SeaQuest exhibit in Littleton issued cease and desist order by Colorado Department of Agriculture

Posted at 5:09 PM, Jul 24, 2018

DENVER – The Colorado Department of Agriculture has served SeaQuest Interactive Aquarium at Littleton’s Southwest Plaza with a cease and desist order for operating without a valid license and in violation of the Pet Animal Care Facility Act.

The inspections and order come after questions about the conditions in which the animals were cared for—specifically the birds and some of the fish kept at the facility.

After failing the inspections, which led to the denial of their license, SeaQuest was issued the cease and desist letter Monday, in which it was ordered to stop “operating as a pet animal sanctuary and retail aquarium facility without possessing a valid license to perform such acts.”

The order says that SeaQuest applied for a pet animal care facility license on May 9 and asked for an exemption to the requirement until the license was issued.

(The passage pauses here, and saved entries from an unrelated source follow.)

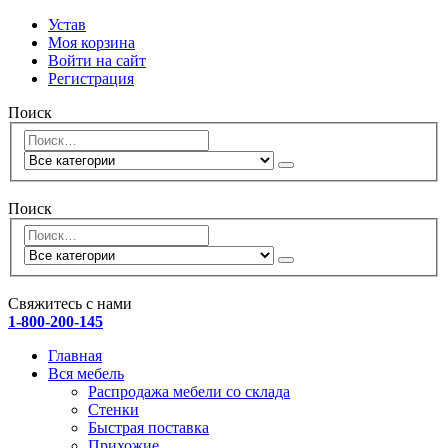
Устав
Моя корзина
Войти на сайт
Регистрация
Поиск
Поиск
Свяжитесь с нами
1-800-200-145
Главная
Вся мебель
Распродажа мебели со склада
Стенки
Быстрая поставка
Прихожие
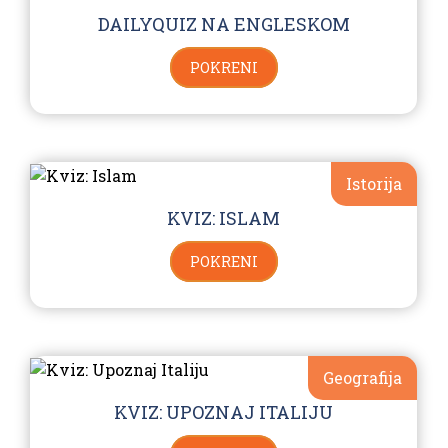
DAILYQUIZ NA ENGLESKOM
POKRENI
Istorija
KVIZ: ISLAM
POKRENI
Geografija
KVIZ: UPOZNAJ ITALIJU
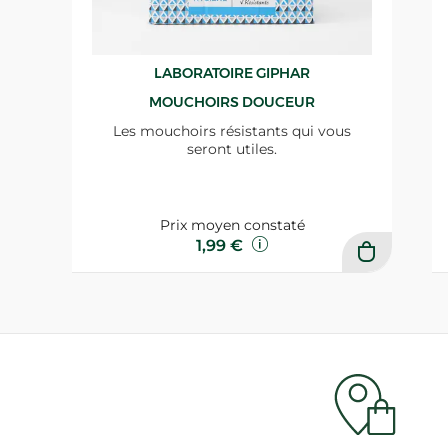
LABORATOIRE GIPHAR
MOUCHOIRS DOUCEUR
Les mouchoirs résistants qui vous
seront utiles.
Prix moyen constaté
1,99 €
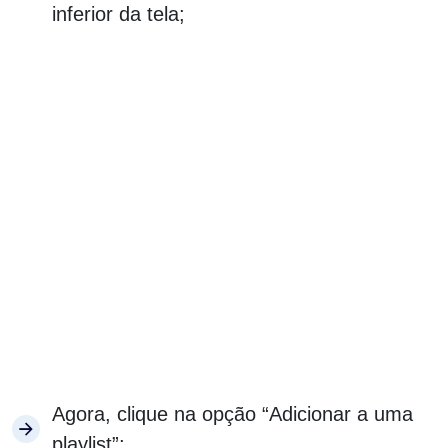
inferior da tela;
Agora, clique na opção “Adicionar a uma
playlist”;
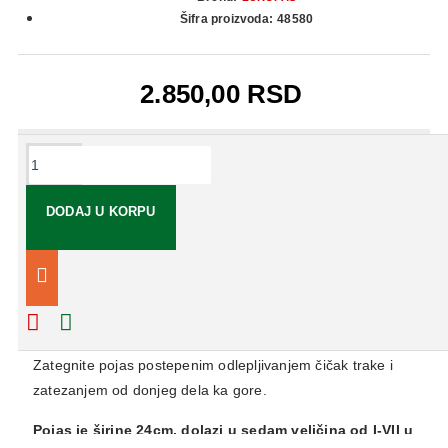
Šifra proizvoda:
48580
2.850,00 RSD
OPIS
DODAJ U KORPU
Koristi se u preventivne i terapeutske svrhe i kao post-
operativna potpora.
Upustvo:
Stavite pojas oko struka i zalepite krajeve cicak trakom.
Zategnite pojas postepenim odlepljivanjem čičak trake i
zatezanjem od donjeg dela ka gore.
Pojas je širine 24cm, dolazi u sedam veličina od I-VII u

That request was denied, as was the application for the license. But the order says that SeaQuest continued operating without a license in violation of Colorado statute.

Among the things SeaQuest needed to do in order to come into compliance was the reduce the number of birds at the facility to below 30.

A spokesperson for SeaQuest told Denver7 Tuesday the company removed parakeets from the facility to get under that number in order to come into compliance.

“We immediately complied and are currently in full compliance with no outstanding requirements. All aviaries, bird shows and all other interactions remain open to guests without interruption,” said Kayla Rambo of PR company Revenue Media Group, whose client is SeaQuest.

Denver7 talked to SeaQuest CEO Vince Covin via Skype. His full interview can be viewed in the player below:

But a state Department of Agriculture spokesperson said Tuesday afternoon that the company’s claims it was now in compliance were not true.

“This statement is not fully accurate.  As of the time of their last inspection, Seaquest was not in full compliance. Sequest was required, not requested, to comply with the Cease and Desist Order. It is also important to note that being in compliance with the Cease and Desist Order does not equate to being in compliance with all PACFA rules and regulations,” Department of Agriculture Division Director Hollis Glenn said in a statement to Denver7. He said that PACFA “will continue to inspect this facility to ensure compliance with the Cease and Desist Order, and to ensure the safety of the birds at the facility.”

SeaQuest opened earlier this year as part of a makeover at the mall. It shows off animals from around the world, including otters, lobsters, stingrays, birds and caimans, among others. The company has similar facilities in Fort Worth, Texas, Las Vegas and Layton, Utah.

This is a developing story and will be updated.